Spotlight conversation: Taking TV Guide beyond TV
Q: And online?
A: All publishers are looking at online as a way to try to drive new subscriptions and new customers and new sampling. Our web site has grown almost 100% in traffic over the last couple of years. There's a great synergy of integrated content across the magazine and Web site. The site is very interactive, with a lot of polls as on the sexiest stars initiative. The ability to build community is one of the key areas for us, and I think lots of magazines, to really tap those passions that resonate with your constituency.
Q: What were some of your more unique campaigns?
A: During last fall's preview timeframe, we did a unique campaign with TV ads. Most media companies and most magazines don't do television advertising; you don't see many magazine brands advertising on television. We created 15 different customized spots that tied into specific shows and would only run during the air time of that show.
The awareness was phenomenal – we got tons and tons of unsolicited phone calls, and that was a really cool, quick and fun reminder that TV Guide brand can help get you through the week because they were timed to run near the end of an episode. At end of Lost you're tensed up and need to find out what happens, so we help you get through the week, going behind the scenes in the magazine. It really helped cement the position of the brand.
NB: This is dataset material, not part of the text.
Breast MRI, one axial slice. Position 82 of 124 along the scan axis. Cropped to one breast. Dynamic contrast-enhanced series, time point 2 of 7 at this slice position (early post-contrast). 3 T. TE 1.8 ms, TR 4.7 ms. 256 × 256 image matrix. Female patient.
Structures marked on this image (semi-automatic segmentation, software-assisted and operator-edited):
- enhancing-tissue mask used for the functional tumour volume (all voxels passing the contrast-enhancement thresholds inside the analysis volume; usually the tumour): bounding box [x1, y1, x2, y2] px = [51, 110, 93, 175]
Q: What are the challenges of marketing a weekly title?
A: The more topical you can be, the better your ability to connect with consumers. Our marketing absolutely tries to make it relevant and topical. We have a compressed window for how we want to use marketing. For direct mail, we schedule numerous printings —not 20 million at the beginning of the year. About 6 times a year we change the message and make it topical.
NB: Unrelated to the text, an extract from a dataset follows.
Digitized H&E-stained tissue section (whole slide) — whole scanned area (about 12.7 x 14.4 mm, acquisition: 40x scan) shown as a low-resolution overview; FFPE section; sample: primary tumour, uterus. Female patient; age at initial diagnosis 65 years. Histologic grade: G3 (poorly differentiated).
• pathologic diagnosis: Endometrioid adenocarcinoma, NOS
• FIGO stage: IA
Q: Tell me about the decision to take 6 million out of your rate base in Fall 2005?
A: That had never been done, and people were shocked. I said the circulation and distribution models for magazines will have to change, and other publishers will have to look at what we did and change things. In 2006, almost nobody followed, then, sure enough, Time took 750,000 out of its rate base, Newsweek 500,000, and Readers Digest took 2 million out just last year.
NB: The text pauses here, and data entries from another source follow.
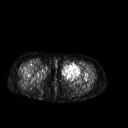
FDG PET of an extremity soft-tissue mass (from a PET/CT study), one axial slice; 3.27 mm slice thickness; 128 × 128 image matrix, field of view 500 × 500 mm. Patient: female, 42 years. Case-level facts recorded for this patient, not image findings: histological type: pleiomorphic leiomyosarcoma; grade: intermediate; site of the primary tumour: left thigh.
Annotated regions visible in this slice (expert contour drawn on MRI and transferred to this co-registered scan by the dataset authors):
- gross tumour volume including surrounding oedema: bounding box <61,63,81,80> (left, top, right, bottom; pixels)
- gross tumour volume (mass): <61,63,81,80>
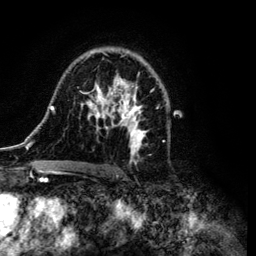
Breast MRI (dynamic contrast-enhanced), one axial slice. Cropped to one breast. Dynamic contrast-enhanced series, time point 2 of 6 at this slice position (early post-contrast). 3 T. TE 4.2 ms, TR 7.9 ms. 1.2 mm slice thickness. 256 × 256 image matrix, field of view 170 × 170 mm. Female patient.
Outlined on this slice (semi-automatically segmented with operator editing):
- enhancing-tissue mask used for the functional tumour volume (all voxels passing the contrast-enhancement thresholds inside the analysis volume; usually the tumour): box from (x=35, y=50) to (x=153, y=170) px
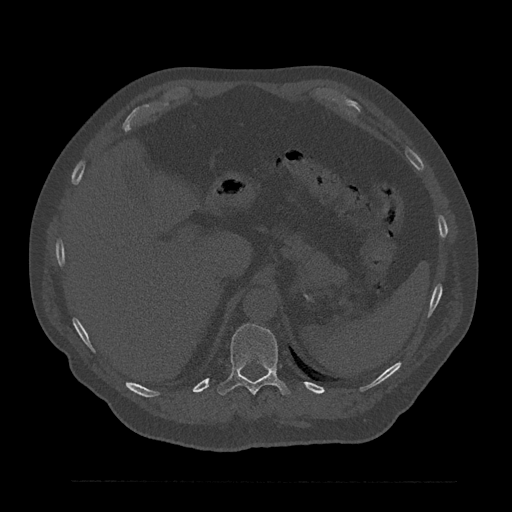
CT including the spine, one axial slice. Position 295 of 797 along the scan axis. 120 kVp. Bone window (W 1800 / L 400 HU). 512 × 512 image matrix. Patient: male, 61 years. From the clinical record (not read from this slice): primary cancer: prostate.
Structures marked on this image (semi-automatically segmented with operator editing):
- T11 vertebra: bounding box (x1, y1, x2, y2) in pixels: (217, 323, 290, 395)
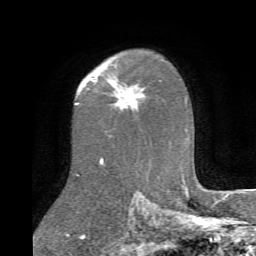
Breast MRI (dynamic contrast-enhanced), one axial slice; slice 52 of 72 in the series (ordered by position); cropped to one breast; dynamic contrast-enhanced series, time point 2 of 6 at this slice position (early post-contrast); 1.5 T; TE 4.1 ms, TR 8.4 ms; 2.2 mm slice thickness; 256 × 256 image matrix. Female patient.
Structures marked on this image (semi-automatically segmented with operator editing):
- enhancing-tissue mask used for the functional tumour volume (all voxels passing the contrast-enhancement thresholds inside the analysis volume; usually the tumour): bounding box [x1, y1, x2, y2] px = [111, 77, 145, 107]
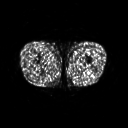
FDG PET of an extremity soft-tissue mass (from a PET/CT study), one axial slice. Position 222 of 267 along the scan axis. 128 × 128 image matrix, field of view 500 × 500 mm. Patient: male, 27 years. Case-level facts recorded for this patient, not image findings: histological type: extraskeletal osteosarcoma; grade: high; site of the primary tumour: left adductur.
Structures marked on this image (expert contour drawn on MRI and transferred to this co-registered scan by the dataset authors):
- gross tumour volume (mass): bounding box <70,62,90,71> (left, top, right, bottom; pixels)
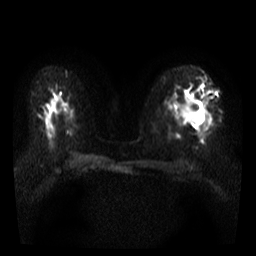
Breast MRI, one axial slice. Position 19 of 36 along the scan axis. Diffusion-weighted series; image 2 of 4 stored at this slice position (different b-values; order by instance number). 3 T. 256 × 256 image matrix, field of view 300 × 300 mm. Female patient.
Annotated regions visible in this slice (manually delineated by an expert):
- tumour on diffusion-weighted imaging: bounding box <191,113,203,126> (left, top, right, bottom; pixels)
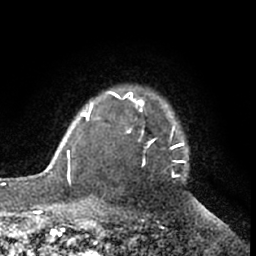
Breast MRI (dynamic contrast-enhanced), one axial slice. Position 53 of 66 along the scan axis. Cropped to one breast. Dynamic contrast-enhanced series, time point 2 of 7 at this slice position (early post-contrast). 1.5 T. TE 3 ms, TR 6.2 ms. 256 × 256 image matrix. Female patient.
Annotated regions visible in this slice (semi-automatically segmented with operator editing):
- enhancing-tissue mask used for the functional tumour volume (all voxels passing the contrast-enhancement thresholds inside the analysis volume; usually the tumour): bounding box [x1, y1, x2, y2] px = [111, 92, 188, 177]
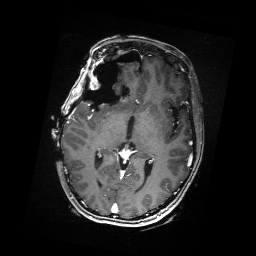
Brain MRI from a brain-tumour surgery series, one axial slice; position 95 of 176 along the scan axis; T1-weighted post-contrast; 1 mm slice thickness; 256 × 256 image matrix, field of view 256 × 256 mm. Case-level facts recorded for this patient, not image findings: histopathology: Metastatic Carcinoma from Breast primary.
Structures marked on this image (outlined manually by an expert reader):
- residual tumour: bounding box (x1, y1, x2, y2) in pixels: (98, 68, 110, 88)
Then Star became the first celebrity magazine to reduce, and then you see it across women's service, and the seminal moment just took place at the beginning of this year when the perennial rocket ships of In Touch and Life and Style took a fairly dramatic rate base cut.
You have to be willing to be a pioneer, which makes you a very easy target for all the cynics. At the end of day, if you really believe in it, tested it, researched it, be willing to make changes that need to be made, as long as they're for the right reasons.